Look, but don't touch — large numbers of colourful Portuguese man o' wars have been stranded on the UK coastline.

Autumn beach walkers are warned to watch out for Portuguese man o’ war, who have recently been spotted in high numbers on the shoreline in the south west.

The jellyfish-like creatures are in fact floating colonies of hydrozoans, a group of tiny marine creatures living together and behaving as one animal.

More than 60 man o’ wars were spotted on a beach in Cornwall on Monday as persistent south westerly winds blow the hydrozoans away from their typical open ocean setting.

Packing a punch: Tendrils can extend 165 feet in length. Credit: Alamy Stock Photo

‘The tentacles deliver a powerful sting, which is very painful and sometimes deadly, so walkers and their pets give them a wide berth.

‘It’s the tentacle-like polyps that can give an agonising and potentially lethal sting,’ said Marine Conservation Society (MCS) jellyfish expert Dr Peter Richardson.

‘Because a stranded Portuguese man o’ war looks a bit like a deflating purple balloon with blue ribbons attached, children may find it fascinating.

Man o’ wars feature a distinctive purple-tinged float. Credit: Alamy Stock Photo

‘It’s well worth making sure you know what these animals look like and that no one picks them up.’
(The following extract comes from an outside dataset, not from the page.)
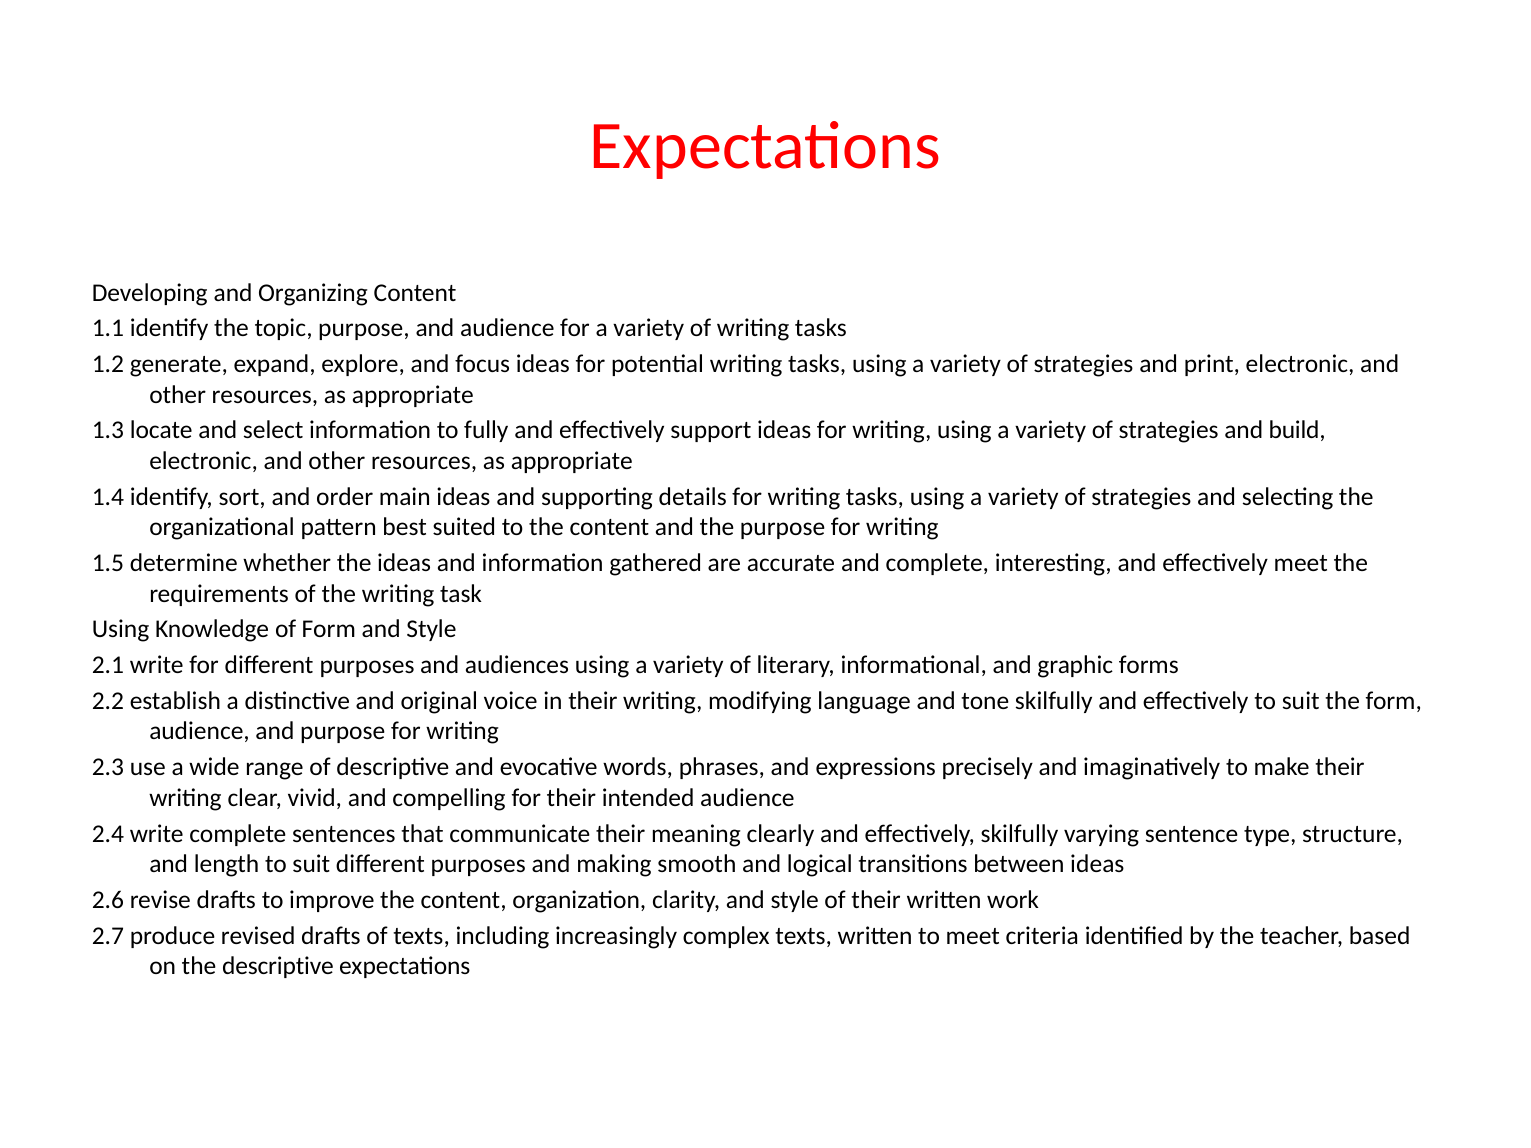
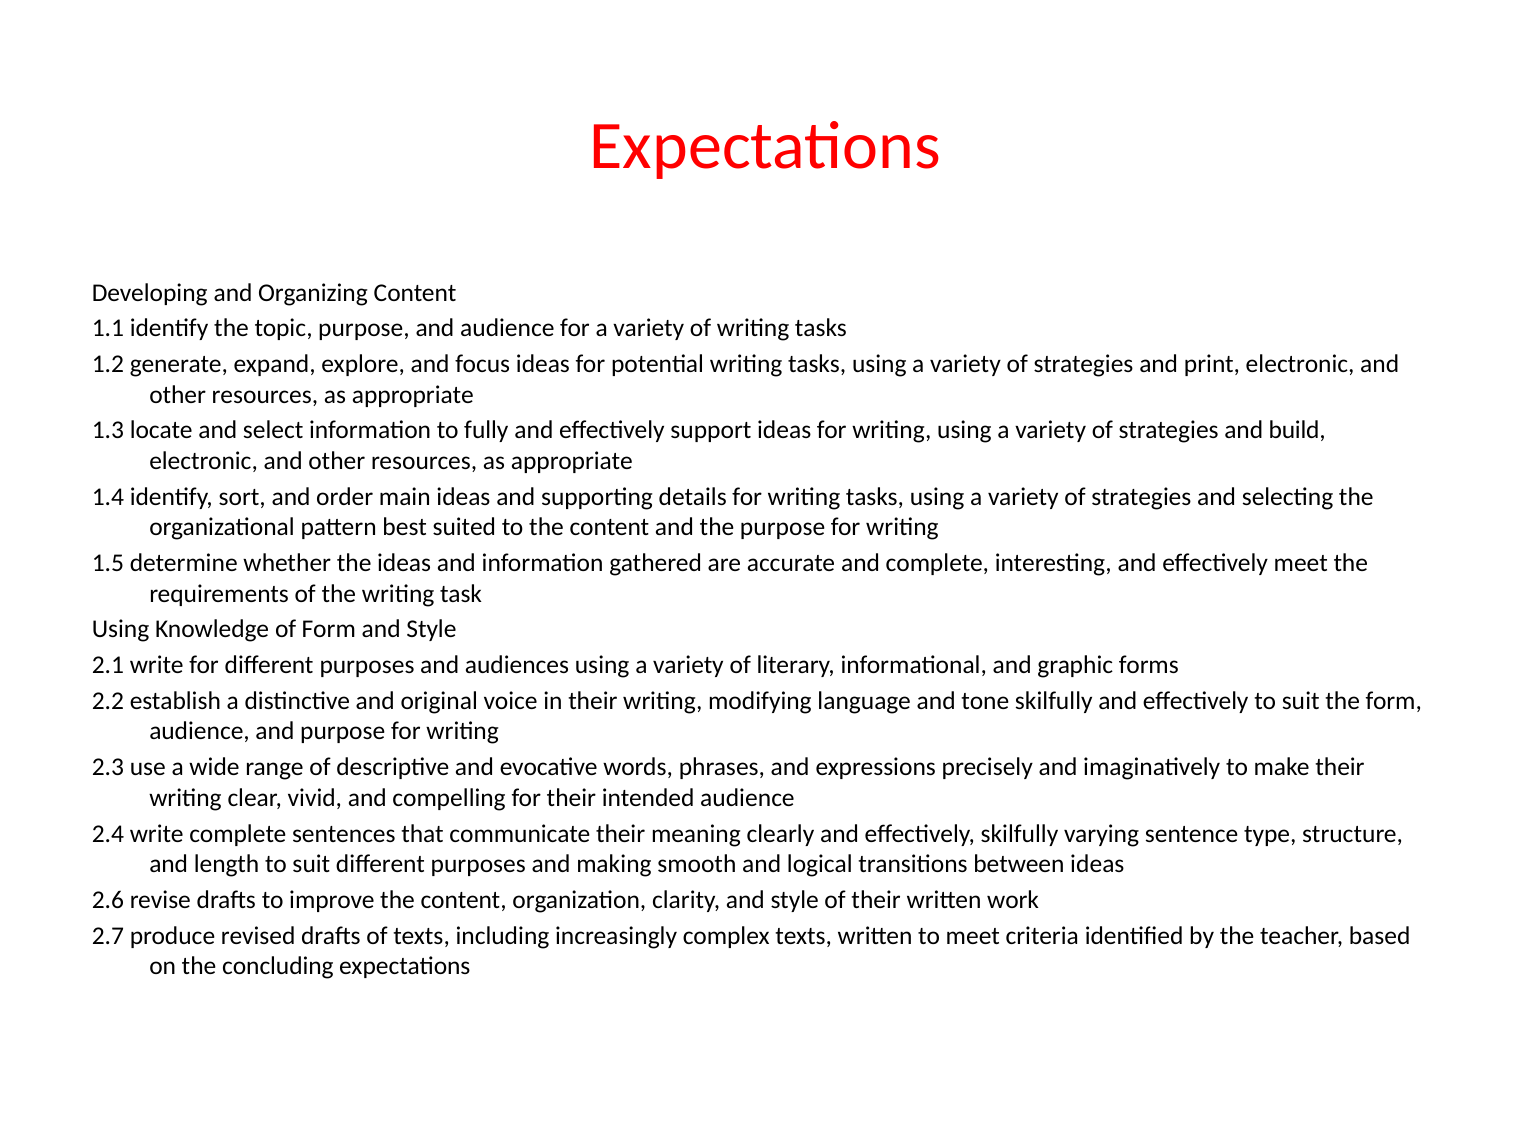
the descriptive: descriptive -> concluding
The MCS is urging the public to report any sightings of Portuguese man o’ war to its website so they can get a better idea of the extent of the strandings.
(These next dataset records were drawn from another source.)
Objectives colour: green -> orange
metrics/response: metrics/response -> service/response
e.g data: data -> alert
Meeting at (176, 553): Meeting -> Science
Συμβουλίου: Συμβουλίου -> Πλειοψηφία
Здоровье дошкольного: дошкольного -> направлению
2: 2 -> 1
Recent reports show the creatures washing up in Cornwall, Devon, and Wales in the past few weeks. The last time there was a major stranding event was when hundreds of thousands washed up in the south west in 2017.

Remarkable creatures

Man o’ wars have a distinctive purple-tinged float that is visible on the water’s surface. The crest of the float is tipped with pink and is sometimes caught in mats of seaweed.

The creatures can deflate their float and submerge themselves to avoid threats on the surface.

Tentacle-like ‘fishing polyps’ hang below the surface of the water.  The long, thin tendrils can extend 165 feet in length, although 30 feet is more the average.

Man o’ wars lose their colour quickly after being stranded on beaches and can appear translucent with just a tinge of purple.